TASK GOAL: An exact reproduction of the entries is needed. Keep all pictures out of it.

- - - -

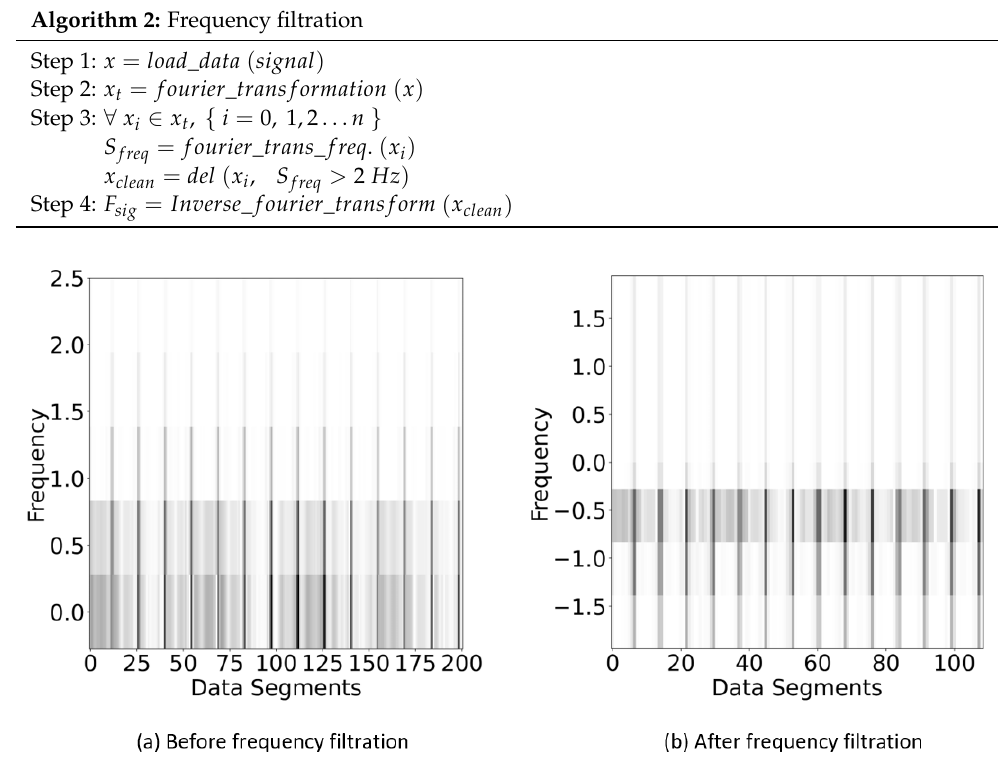
Figure 3. ( a ) Spectrogram before frequency filtration: x -axis (data segments), y -axis (frequency in Hz), ( b ) spectrogram after frequency filtration: x -axis (data segments), y -axis (frequency in Hz).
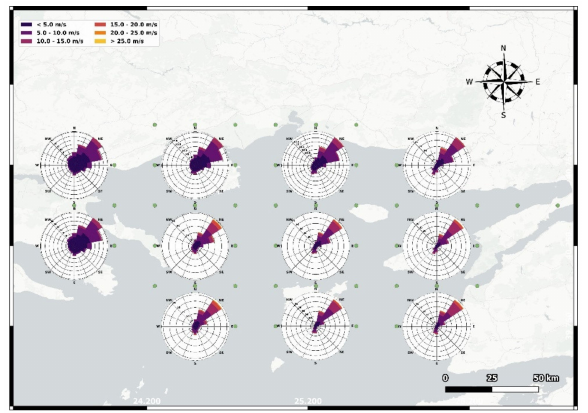
Figure 6. Wind frequency roses at hub height over the study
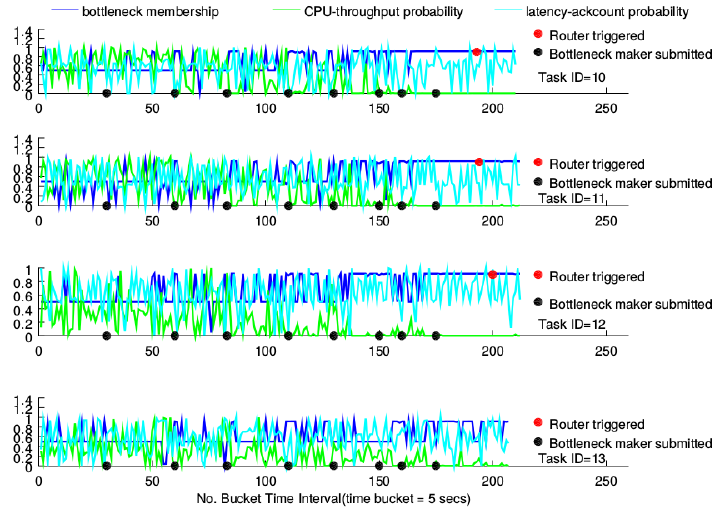
Figure 10. Router performance under the CPU-intensive bottleneck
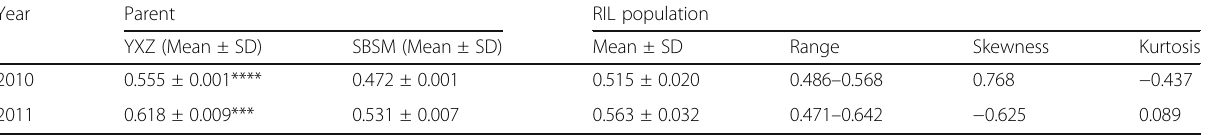
Table 1 The harvest index of YXZ, SBSM and their derived RIL population in the two-year experiments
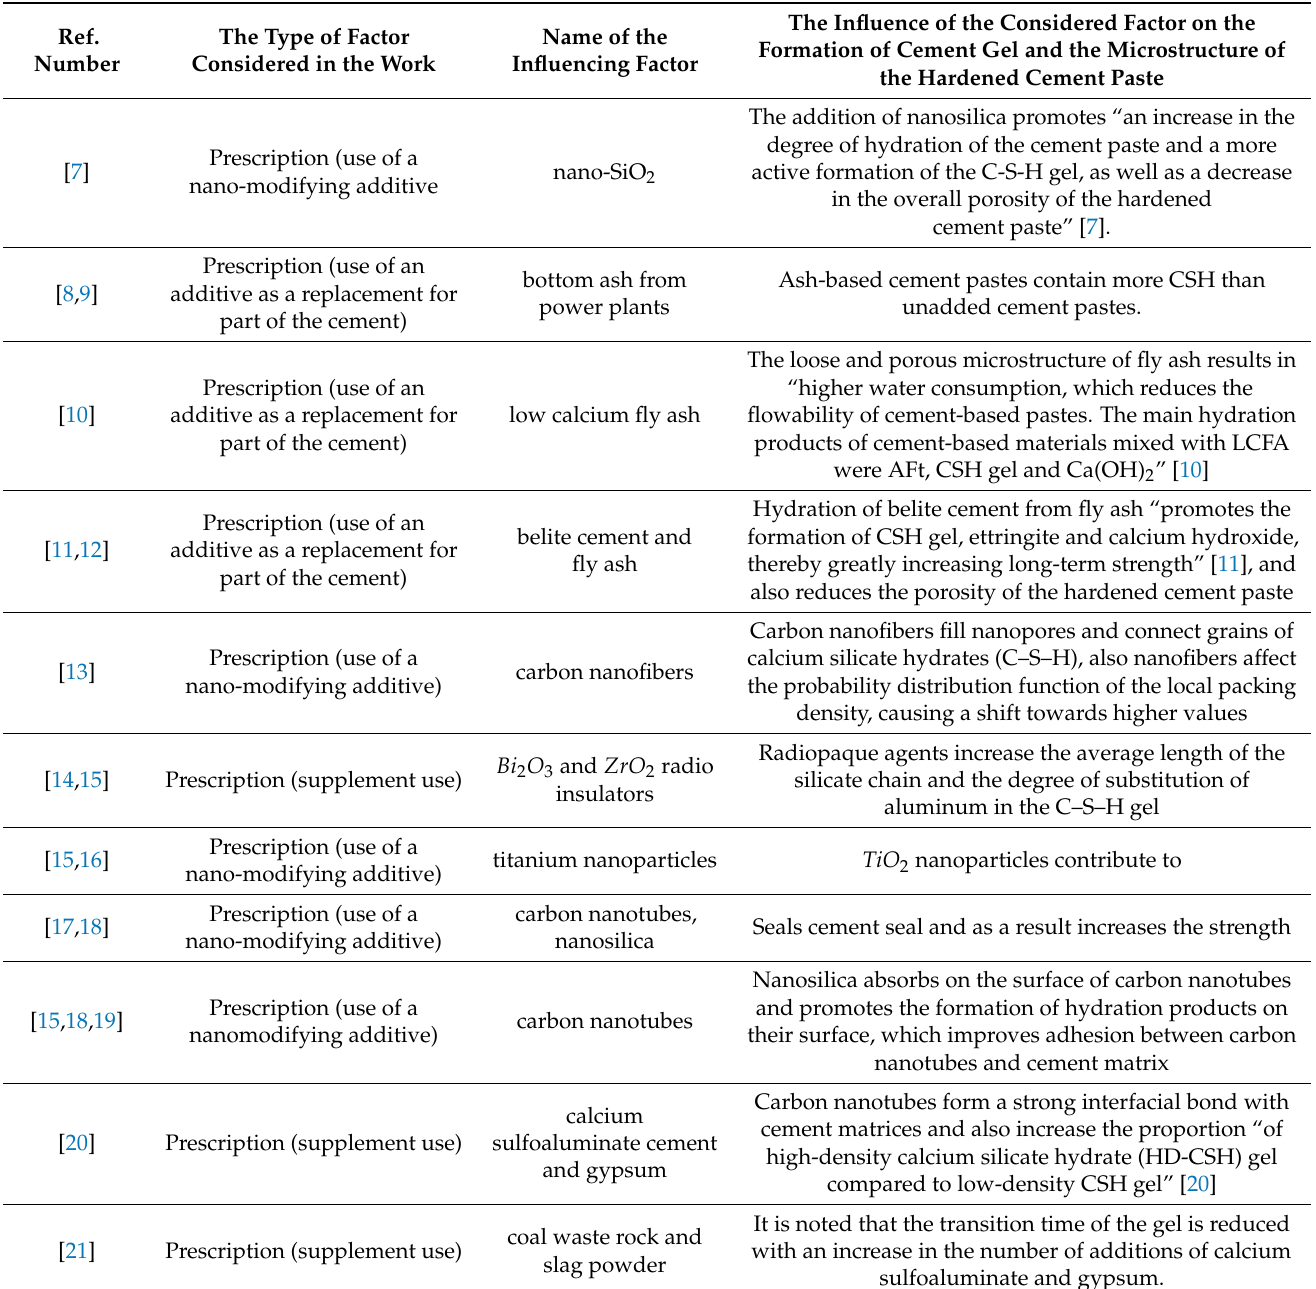
Table 1. Influence of various factors on the formation of cement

- - - -

YOUR RESPONSE:
Figure 3. ( a ) Spectrogram before frequency filtration: x -axis (data segments), y -axis (frequency in Hz), ( b ) spectrogram after frequency filtration: x -axis (data segments), y -axis (frequency in Hz).
Figure 6. Wind frequency roses at hub height over the study
Figure 10. Router performance under the CPU-intensive bottleneck
Table 1 The harvest index of YXZ, SBSM and their derived RIL population in the two-year experiments
Table 1. Influence of various factors on the formation of cement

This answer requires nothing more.